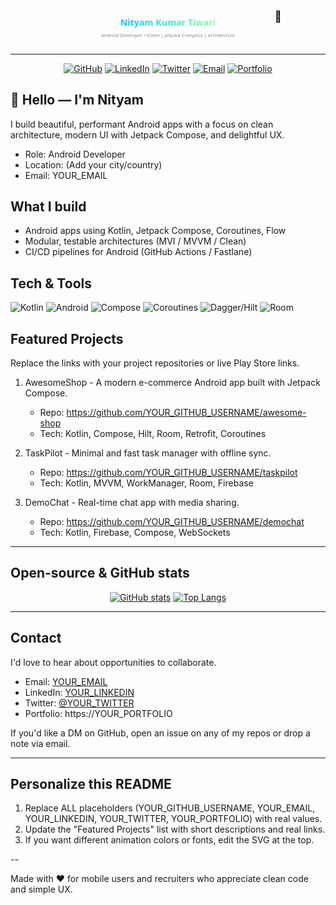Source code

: <!--
  Profile README for: Nityam Kumar Tiwari
  Role: Android Developer
  Instructions: Replace placeholders (YOUR_...) with real links/usernames.
-->

<div align="center">

<!-- Animated SVG Hero -->
<svg width="100%" height="140" viewBox="0 0 1200 140" preserveAspectRatio="xMidYMid meet" xmlns="http://www.w3.org/2000/svg">
  <defs>
    <linearGradient id="g" x1="0%" x2="100%">
      <stop offset="0%" stop-color="#00C9FF">
        <animate attributeName="stop-color" dur="6s" values="#00C9FF;#92FE9D;#00C9FF" repeatCount="indefinite" />
      </stop>
      <stop offset="100%" stop-color="#92FE9D">
        <animate attributeName="stop-color" dur="6s" values="#92FE9D;#00C9FF;#92FE9D" repeatCount="indefinite" />
      </stop>
    </linearGradient>
  </defs>

  <rect width="1200" height="140" fill="transparent" />

  <text x="50%" y="48%" text-anchor="middle" font-family="Segoe UI, Roboto, system-ui, -apple-system, 'Helvetica Neue', Arial" font-weight="700" font-size="34" fill="url(#g)">
    Nityam Kumar Tiwari
  </text>

  <text x="50%" y="78%" text-anchor="middle" font-family="Segoe UI, Roboto, system-ui, -apple-system, 'Helvetica Neue', Arial" font-size="18" fill="#8b8b8b">
    Android Developer • Kotlin | Jetpack Compose | Architecture
  </text>

  <!-- Waving hand animation -->
  <text x="85%" y="32%" font-size="40" text-anchor="middle">
    <tspan id="wave">👋</tspan>
    <animateTransform xlink:href="#wave" attributeName="transform" type="rotate" values="0 0 0;20 0 0;-20 0 0;0 0 0" dur="2s" repeatCount="indefinite" />
  </text>
</svg>

</div>

---

<p align="center">
  <a href="https://github.com/YOUR_GITHUB_USERNAME"><img alt="GitHub" src="https://img.shields.io/badge/GitHub-Profile-181717?logo=github&logoColor=white"></a>
  <a href="https://www.linkedin.com/in/YOUR_LINKEDIN"><img alt="LinkedIn" src="https://img.shields.io/badge/LinkedIn-Connect-blue?logo=linkedin&logoColor=white"></a>
  <a href="https://twitter.com/YOUR_TWITTER"><img alt="Twitter" src="https://img.shields.io/badge/Twitter-Follow-1DA1F2?logo=twitter&logoColor=white"></a>
  <a href="mailto:YOUR_EMAIL"><img alt="Email" src="https://img.shields.io/badge/Email-Contact-D14836?logo=gmail&logoColor=white"></a>
  <a href="https://YOUR_PORTFOLIO"><img alt="Portfolio" src="https://img.shields.io/badge/Portfolio-View-6f42c1?logo=google-chrome&logoColor=white"></a>
</p>

## 👋 Hello — I'm Nityam

I build beautiful, performant Android apps with a focus on clean architecture, modern UI with Jetpack Compose, and delightful UX.

- Role: Android Developer
- Location: (Add your city/country)
- Email: YOUR_EMAIL

## What I build

- Android apps using Kotlin, Jetpack Compose, Coroutines, Flow
- Modular, testable architectures (MVI / MVVM / Clean)
- CI/CD pipelines for Android (GitHub Actions / Fastlane)

## Tech & Tools

<p>
  <img alt="Kotlin" src="https://img.shields.io/badge/Kotlin-0095D5?logo=kotlin&logoColor=white"> 
  <img alt="Android" src="https://img.shields.io/badge/Android-3DDC84?logo=android&logoColor=white"> 
  <img alt="Compose" src="https://img.shields.io/badge/Jetpack%20Compose-4285F4?logo=android&logoColor=white"> 
  <img alt="Coroutines" src="https://img.shields.io/badge/Coroutines-7F52FF?logo=kotlin&logoColor=white"> 
  <img alt="Dagger/Hilt" src="https://img.shields.io/badge/Hilt-6E40C9?logo=google&logoColor=white"> 
  <img alt="Room" src="https://img.shields.io/badge/Room-FF6F61?logo=sqlite&logoColor=white"> 
</p>

## Featured Projects

Replace the links with your project repositories or live Play Store links.

1. AwesomeShop - A modern e-commerce Android app built with Jetpack Compose.

   - Repo: https://github.com/YOUR_GITHUB_USERNAME/awesome-shop
   - Tech: Kotlin, Compose, Hilt, Room, Retrofit, Coroutines

2. TaskPilot - Minimal and fast task manager with offline sync.

   - Repo: https://github.com/YOUR_GITHUB_USERNAME/taskpilot
   - Tech: Kotlin, MVVM, WorkManager, Room, Firebase

3. DemoChat - Real-time chat app with media sharing.

   - Repo: https://github.com/YOUR_GITHUB_USERNAME/demochat
   - Tech: Kotlin, Firebase, Compose, WebSockets

---

## Open-source & GitHub stats

<p align="center">
  <a href="https://github.com/nityamTiwari"><img alt="GitHub stats" src="https://github-readme-stats.vercel.app/api?username=YOUR_GITHUB_USERNAME&show_icons=true&theme=radical"></a>
  <a href="https://github.com/nityamTiwari"><img alt="Top Langs" src="https://github-readme-stats.vercel.app/api/top-langs/?username=YOUR_GITHUB_USERNAME&layout=compact&theme=radical"></a>
</p>

---

## Contact

I'd love to hear about opportunities to collaborate.

- Email: [YOUR_EMAIL](mailto:YOUR_EMAIL)
- LinkedIn: [YOUR_LINKEDIN](https://www.linkedin.com/in/YOUR_LINKEDIN)
- Twitter: [@YOUR_TWITTER](https://twitter.com/YOUR_TWITTER)
- Portfolio: https://YOUR_PORTFOLIO

If you'd like a DM on GitHub, open an issue on any of my repos or drop a note via email.

---

## Personalize this README

1. Replace ALL placeholders (YOUR_GITHUB_USERNAME, YOUR_EMAIL, YOUR_LINKEDIN, YOUR_TWITTER, YOUR_PORTFOLIO) with real values.
2. Update the "Featured Projects" list with short descriptions and real links.
3. If you want different animation colors or fonts, edit the SVG at the top.

--

Made with ❤️ for mobile users and recruiters who appreciate clean code and simple UX.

━━━━━━━━━━━━━━━━━━━━━━━━━━━━━━

The records above are to be repeated exactly, with the pictures left out.

Source code

: <!--
  Profile README for: Nityam Kumar Tiwari
  Role: Android Developer
  Instructions: Replace placeholders (YOUR_...) with real links/usernames.
-->

<div align="center">

<!-- Animated SVG Hero -->
<svg width="100%" height="140" viewBox="0 0 1200 140" preserveAspectRatio="xMidYMid meet" xmlns="http://www.w3.org/2000/svg">
  <defs>
    <linearGradient id="g" x1="0%" x2="100%">
      <stop offset="0%" stop-color="#00C9FF">
        <animate attributeName="stop-color" dur="6s" values="#00C9FF;#92FE9D;#00C9FF" repeatCount="indefinite" />
      </stop>
      <stop offset="100%" stop-color="#92FE9D">
        <animate attributeName="stop-color" dur="6s" values="#92FE9D;#00C9FF;#92FE9D" repeatCount="indefinite" />
      </stop>
    </linearGradient>
  </defs>

  <rect width="1200" height="140" fill="transparent" />

  <text x="50%" y="48%" text-anchor="middle" font-family="Segoe UI, Roboto, system-ui, -apple-system, 'Helvetica Neue', Arial" font-weight="700" font-size="34" fill="url(#g)">
    Nityam Kumar Tiwari
  </text>

  <text x="50%" y="78%" text-anchor="middle" font-family="Segoe UI, Roboto, system-ui, -apple-system, 'Helvetica Neue', Arial" font-size="18" fill="#8b8b8b">
    Android Developer • Kotlin | Jetpack Compose | Architecture
  </text>

  <!-- Waving hand animation -->
  <text x="85%" y="32%" font-size="40" text-anchor="middle">
    <tspan id="wave">👋</tspan>
    <animateTransform xlink:href="#wave" attributeName="transform" type="rotate" values="0 0 0;20 0 0;-20 0 0;0 0 0" dur="2s" repeatCount="indefinite" />
  </text>
</svg>

</div>

---

<p align="center">
  <a href="https://github.com/YOUR_GITHUB_USERNAME"><img alt="GitHub" src="https://img.shields.io/badge/GitHub-Profile-181717?logo=github&logoColor=white"></a>
  <a href="https://www.linkedin.com/in/YOUR_LINKEDIN"><img alt="LinkedIn" src="https://img.shields.io/badge/LinkedIn-Connect-blue?logo=linkedin&logoColor=white"></a>
  <a href="https://twitter.com/YOUR_TWITTER"><img alt="Twitter" src="https://img.shields.io/badge/Twitter-Follow-1DA1F2?logo=twitter&logoColor=white"></a>
  <a href="mailto:YOUR_EMAIL"><img alt="Email" src="https://img.shields.io/badge/Email-Contact-D14836?logo=gmail&logoColor=white"></a>
  <a href="https://YOUR_PORTFOLIO"><img alt="Portfolio" src="https://img.shields.io/badge/Portfolio-View-6f42c1?logo=google-chrome&logoColor=white"></a>
</p>

## 👋 Hello — I'm Nityam

I build beautiful, performant Android apps with a focus on clean architecture, modern UI with Jetpack Compose, and delightful UX.

- Role: Android Developer
- Location: (Add your city/country)
- Email: YOUR_EMAIL

## What I build

- Android apps using Kotlin, Jetpack Compose, Coroutines, Flow
- Modular, testable architectures (MVI / MVVM / Clean)
- CI/CD pipelines for Android (GitHub Actions / Fastlane)

## Tech & Tools

<p>
  <img alt="Kotlin" src="https://img.shields.io/badge/Kotlin-0095D5?logo=kotlin&logoColor=white"> 
  <img alt="Android" src="https://img.shields.io/badge/Android-3DDC84?logo=android&logoColor=white"> 
  <img alt="Compose" src="https://img.shields.io/badge/Jetpack%20Compose-4285F4?logo=android&logoColor=white"> 
  <img alt="Coroutines" src="https://img.shields.io/badge/Coroutines-7F52FF?logo=kotlin&logoColor=white"> 
  <img alt="Dagger/Hilt" src="https://img.shields.io/badge/Hilt-6E40C9?logo=google&logoColor=white"> 
  <img alt="Room" src="https://img.shields.io/badge/Room-FF6F61?logo=sqlite&logoColor=white"> 
</p>

## Featured Projects

Replace the links with your project repositories or live Play Store links.

1. AwesomeShop - A modern e-commerce Android app built with Jetpack Compose.

   - Repo: https://github.com/YOUR_GITHUB_USERNAME/awesome-shop
   - Tech: Kotlin, Compose, Hilt, Room, Retrofit, Coroutines

2. TaskPilot - Minimal and fast task manager with offline sync.

   - Repo: https://github.com/YOUR_GITHUB_USERNAME/taskpilot
   - Tech: Kotlin, MVVM, WorkManager, Room, Firebase

3. DemoChat - Real-time chat app with media sharing.

   - Repo: https://github.com/YOUR_GITHUB_USERNAME/demochat
   - Tech: Kotlin, Firebase, Compose, WebSockets

---

## Open-source & GitHub stats

<p align="center">
  <a href="https://github.com/nityamTiwari"><img alt="GitHub stats" src="https://github-readme-stats.vercel.app/api?username=YOUR_GITHUB_USERNAME&show_icons=true&theme=radical"></a>
  <a href="https://github.com/nityamTiwari"><img alt="Top Langs" src="https://github-readme-stats.vercel.app/api/top-langs/?username=YOUR_GITHUB_USERNAME&layout=compact&theme=radical"></a>
</p>

---

## Contact

I'd love to hear about opportunities to collaborate.

- Email: [YOUR_EMAIL](mailto:YOUR_EMAIL)
- LinkedIn: [YOUR_LINKEDIN](https://www.linkedin.com/in/YOUR_LINKEDIN)
- Twitter: [@YOUR_TWITTER](https://twitter.com/YOUR_TWITTER)
- Portfolio: https://YOUR_PORTFOLIO

If you'd like a DM on GitHub, open an issue on any of my repos or drop a note via email.

---

## Personalize this README

1. Replace ALL placeholders (YOUR_GITHUB_USERNAME, YOUR_EMAIL, YOUR_LINKEDIN, YOUR_TWITTER, YOUR_PORTFOLIO) with real values.
2. Update the "Featured Projects" list with short descriptions and real links.
3. If you want different animation colors or fonts, edit the SVG at the top.

--

Made with ❤️ for mobile users and recruiters who appreciate clean code and simple UX.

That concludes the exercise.